Exercise details - Word for word, output the data, with none of its pictures.

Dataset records
________________________
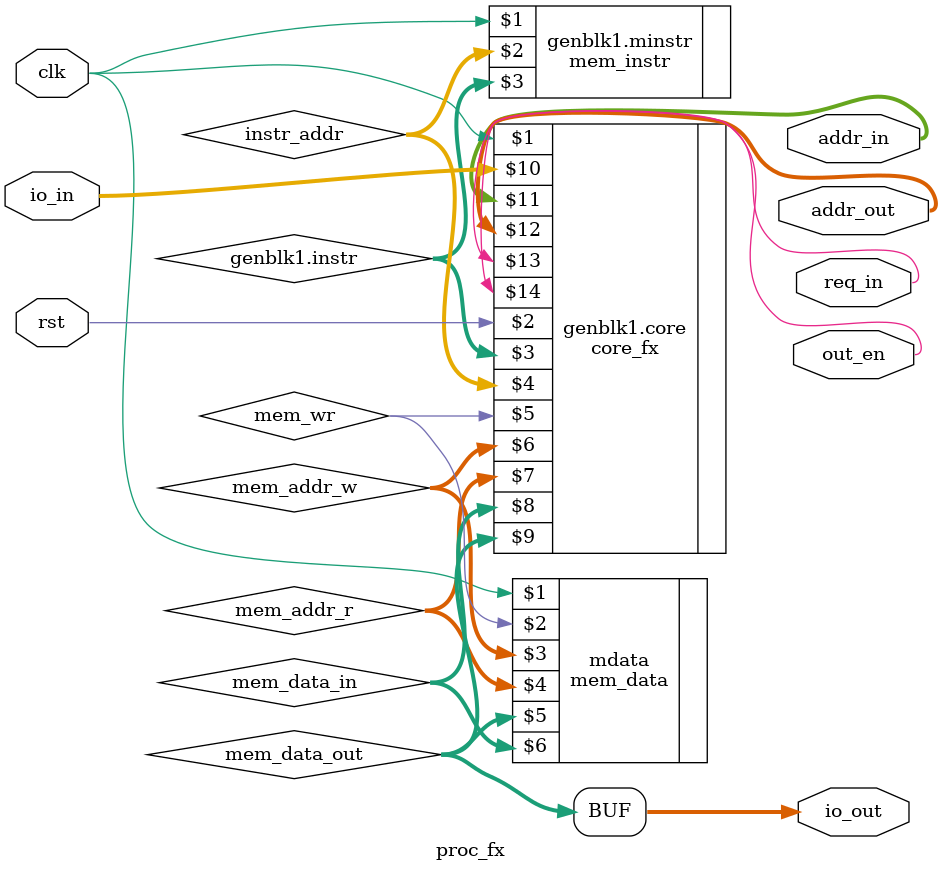
<source format=v>
module proc_fx
#(
	// parametros para serem configurados externamente -------------------------

	parameter NUBITS = 16,              // Numero de bits de dados
	parameter MDATAS = 56,              // Numero de enderecos da memoria de dados
	parameter MINSTS = 410,             // Numero de enderecos da memoria de intrucoes
	parameter SDEPTH = 5,               // Numero de bits de endereco da pilha de subrotinas
	parameter NUIOIN = 8,               // Numero de enderecos de IO - entrada
	parameter NUIOOU = 8,               // Numero de ebderecos de IO - saida
	parameter NUGAIN = 64,              // Valor de deslocamento dos bits (divisao)
	parameter DFILE = "data.mif",       // Inicializacao da memoria de dados
	parameter IFILE = "inst.mif",       // Inicializacao da memoria de programa

	parameter DIV   =  0,               // Cria circuito de divisao
	parameter OR    =  0,
	parameter LOR   =  0,
	parameter GRE   =  0,
	parameter MOD   =  0,
	parameter ADD   =  0,
	parameter MLT   =  0,
	parameter CAL   =  0,
	parameter SRF   =  0,
	parameter LES   =  0,
	parameter EQU   =  0,
	parameter AND   =  0,
	parameter LAN   =  0,
	parameter INV   =  0,
	parameter LIN   =  0,
	parameter SHR   =  0,
	parameter XOR   =  0,
	parameter SHL   =  0,
	parameter SRS   =  0,
	parameter NRM   =  0,

	// parametros configurados internamente ------------------------------------

	parameter NBOPCO = 6,               // Numero de bits de opcode
	parameter MDATAW = $clog2(MDATAS),  // Numero de bits de endereco da memoria de dados
	parameter MINSTW = $clog2(MINSTS)   // Numero de bits de endereco da memoria de instrucao
)
(
	input                              clk, rst,
	input         [NUBITS        -1:0] io_in,
	output        [NUBITS        -1:0] io_out,
	output        [$clog2(NUIOIN)-1:0] addr_in,
	output        [$clog2(NUIOOU)-1:0] addr_out,
	output                             req_in, out_en
);

// Processador e Mem de instrucao ---------------------------------------------

wire        [MINSTW-1:0] instr_addr;
wire                     mem_wr;
wire        [MDATAW-1:0] mem_addr_w, mem_addr_r;
wire signed [NUBITS-1:0] mem_data_in;
wire signed [NUBITS-1:0] mem_data_out;

assign io_out = mem_data_out;

generate

if (MDATAW > MINSTW) begin

wire [NBOPCO+MDATAW-1:0] instr;

core_fx #(.NUBITS(NUBITS),
          .NBOPCO(NBOPCO),
          .MDATAW(MDATAW),
          .MINSTW(MINSTW),
          .SDEPTH(SDEPTH),
          .NBOPER(MDATAW),
          .MDATAS(MDATAS),
          .NUIOIN(NUIOIN),
          .NUIOOU(NUIOOU),
			 .NUGAIN(NUGAIN),
          .DIV   (DIV)   ,
          .OR    (OR )   ,
          .LOR   (LOR)   ,
          .GRE   (GRE)   ,
          .MOD   (MOD)   ,
          .ADD   (ADD)   ,
          .MLT   (MLT)   ,
          .CAL   (CAL)   ,
          .SRF   (SRF)   ,
          .LES   (LES)   ,
          .EQU   (EQU)   ,
          .AND   (AND)   ,
          .LAN   (LAN)   ,
          .INV   (INV)   ,
          .LIN   (LIN)   ,
          .SHR   (SHR)   ,
          .XOR   (XOR)   ,
          .SHL   (SHL)   ,
          .SRS   (SRS)   ,
			 .NRM   (NRM)  ) core(clk, rst,
                               instr, instr_addr,
                               mem_wr, mem_addr_w, mem_addr_r, mem_data_in, mem_data_out,
                               io_in, addr_in, addr_out, req_in, out_en);

mem_instr # (.NADDRE(MINSTS),
             .NBDATA(NBOPCO+MDATAW),
             .FNAME(IFILE)) minstr(clk, instr_addr, instr);

end else begin

wire [NBOPCO+MINSTW-1:0] instr;

core_fx #(.NUBITS(NUBITS),
          .NBOPCO(NBOPCO),
          .MDATAW(MDATAW),
          .MINSTW(MINSTW),
          .SDEPTH(SDEPTH),
          .NBOPER(MINSTW),
          .MDATAS(MDATAS),
          .NUIOIN(NUIOIN),
          .NUIOOU(NUIOOU),
			 .NUGAIN(NUGAIN),
          .DIV   (DIV)   ,
          .OR    (OR )   ,
          .LOR   (LOR)   ,
          .GRE   (GRE)   ,
          .MOD   (MOD)   ,
          .ADD   (ADD)   ,
          .MLT   (MLT)   ,
          .CAL   (CAL)   ,
          .SRF   (SRF)   ,
          .LES   (LES)   ,
          .EQU   (EQU)   ,
          .AND   (AND)   ,
          .LAN   (LAN)   ,
          .INV   (INV)   ,
          .LIN   (LIN)   ,
          .SHR   (SHR)   ,
          .XOR   (XOR)   ,
          .SHL   (SHL)   ,
          .SRS   (SRS)   ,
			 .NRM   (NRM)  ) core(clk, rst,
                               instr, instr_addr,
                               mem_wr, mem_addr_w, mem_addr_r, mem_data_in, mem_data_out,
                               io_in, addr_in, addr_out, req_in, out_en);

mem_instr # (.NADDRE(MINSTS),
             .NBDATA(NBOPCO+MINSTW),
             .FNAME(IFILE)) minstr(clk, instr_addr, instr);

end

endgenerate

// Memoria de dados -----------------------------------------------------------

mem_data # (.NADDRE(MDATAS),
            .NBDATA(NUBITS),
            .FNAME (DFILE)) mdata(clk, mem_wr, mem_addr_w, mem_addr_r, mem_data_out, mem_data_in);

endmodule

</source>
________________________
Solution to this problem -
<source format=v>
module proc_fx
#(
	// parametros para serem configurados externamente -------------------------

	parameter NUBITS = 16,              // Numero de bits de dados
	parameter MDATAS = 56,              // Numero de enderecos da memoria de dados
	parameter MINSTS = 410,             // Numero de enderecos da memoria de intrucoes
	parameter SDEPTH = 5,               // Numero de bits de endereco da pilha de subrotinas
	parameter NUIOIN = 8,               // Numero de enderecos de IO - entrada
	parameter NUIOOU = 8,               // Numero de ebderecos de IO - saida
	parameter NUGAIN = 64,              // Valor de deslocamento dos bits (divisao)
	parameter DFILE = "data.mif",       // Inicializacao da memoria de dados
	parameter IFILE = "inst.mif",       // Inicializacao da memoria de programa

	parameter DIV   =  0,               // Cria circuito de divisao
	parameter OR    =  0,
	parameter LOR   =  0,
	parameter GRE   =  0,
	parameter MOD   =  0,
	parameter ADD   =  0,
	parameter MLT   =  0,
	parameter CAL   =  0,
	parameter SRF   =  0,
	parameter LES   =  0,
	parameter EQU   =  0,
	parameter AND   =  0,
	parameter LAN   =  0,
	parameter INV   =  0,
	parameter LIN   =  0,
	parameter SHR   =  0,
	parameter XOR   =  0,
	parameter SHL   =  0,
	parameter SRS   =  0,
	parameter NRM   =  0,

	// parametros configurados internamente ------------------------------------

	parameter NBOPCO = 6,               // Numero de bits de opcode
	parameter MDATAW = $clog2(MDATAS),  // Numero de bits de endereco da memoria de dados
	parameter MINSTW = $clog2(MINSTS)   // Numero de bits de endereco da memoria de instrucao
)
(
	input                              clk, rst,
	input         [NUBITS        -1:0] io_in,
	output        [NUBITS        -1:0] io_out,
	output        [$clog2(NUIOIN)-1:0] addr_in,
	output        [$clog2(NUIOOU)-1:0] addr_out,
	output                             req_in, out_en
);

// Processador e Mem de instrucao ---------------------------------------------

wire        [MINSTW-1:0] instr_addr;
wire                     mem_wr;
wire        [MDATAW-1:0] mem_addr_w, mem_addr_r;
wire signed [NUBITS-1:0] mem_data_in;
wire signed [NUBITS-1:0] mem_data_out;

assign io_out = mem_data_out;

generate

if (MDATAW > MINSTW) begin

wire [NBOPCO+MDATAW-1:0] instr;

core_fx #(.NUBITS(NUBITS),
          .NBOPCO(NBOPCO),
          .MDATAW(MDATAW),
          .MINSTW(MINSTW),
          .SDEPTH(SDEPTH),
          .NBOPER(MDATAW),
          .MDATAS(MDATAS),
          .NUIOIN(NUIOIN),
          .NUIOOU(NUIOOU),
			 .NUGAIN(NUGAIN),
          .DIV   (DIV)   ,
          .OR    (OR )   ,
          .LOR   (LOR)   ,
          .GRE   (GRE)   ,
          .MOD   (MOD)   ,
          .ADD   (ADD)   ,
          .MLT   (MLT)   ,
          .CAL   (CAL)   ,
          .SRF   (SRF)   ,
          .LES   (LES)   ,
          .EQU   (EQU)   ,
          .AND   (AND)   ,
          .LAN   (LAN)   ,
          .INV   (INV)   ,
          .LIN   (LIN)   ,
          .SHR   (SHR)   ,
          .XOR   (XOR)   ,
          .SHL   (SHL)   ,
          .SRS   (SRS)   ,
			 .NRM   (NRM)  ) core(clk, rst,
                               instr, instr_addr,
                               mem_wr, mem_addr_w, mem_addr_r, mem_data_in, mem_data_out,
                               io_in, addr_in, addr_out, req_in, out_en);

mem_instr # (.NADDRE(MINSTS),
             .NBDATA(NBOPCO+MDATAW),
             .FNAME(IFILE)) minstr(clk, instr_addr, instr);

end else begin

wire [NBOPCO+MINSTW-1:0] instr;

core_fx #(.NUBITS(NUBITS),
          .NBOPCO(NBOPCO),
          .MDATAW(MDATAW),
          .MINSTW(MINSTW),
          .SDEPTH(SDEPTH),
          .NBOPER(MINSTW),
          .MDATAS(MDATAS),
          .NUIOIN(NUIOIN),
          .NUIOOU(NUIOOU),
			 .NUGAIN(NUGAIN),
          .DIV   (DIV)   ,
          .OR    (OR )   ,
          .LOR   (LOR)   ,
          .GRE   (GRE)   ,
          .MOD   (MOD)   ,
          .ADD   (ADD)   ,
          .MLT   (MLT)   ,
          .CAL   (CAL)   ,
          .SRF   (SRF)   ,
          .LES   (LES)   ,
          .EQU   (EQU)   ,
          .AND   (AND)   ,
          .LAN   (LAN)   ,
          .INV   (INV)   ,
          .LIN   (LIN)   ,
          .SHR   (SHR)   ,
          .XOR   (XOR)   ,
          .SHL   (SHL)   ,
          .SRS   (SRS)   ,
			 .NRM   (NRM)  ) core(clk, rst,
                               instr, instr_addr,
                               mem_wr, mem_addr_w, mem_addr_r, mem_data_in, mem_data_out,
                               io_in, addr_in, addr_out, req_in, out_en);

mem_instr # (.NADDRE(MINSTS),
             .NBDATA(NBOPCO+MINSTW),
             .FNAME(IFILE)) minstr(clk, instr_addr, instr);

end

endgenerate

// Memoria de dados -----------------------------------------------------------

mem_data # (.NADDRE(MDATAS),
            .NBDATA(NUBITS),
            .FNAME (DFILE)) mdata(clk, mem_wr, mem_addr_w, mem_addr_r, mem_data_out, mem_data_in);

endmodule

</source>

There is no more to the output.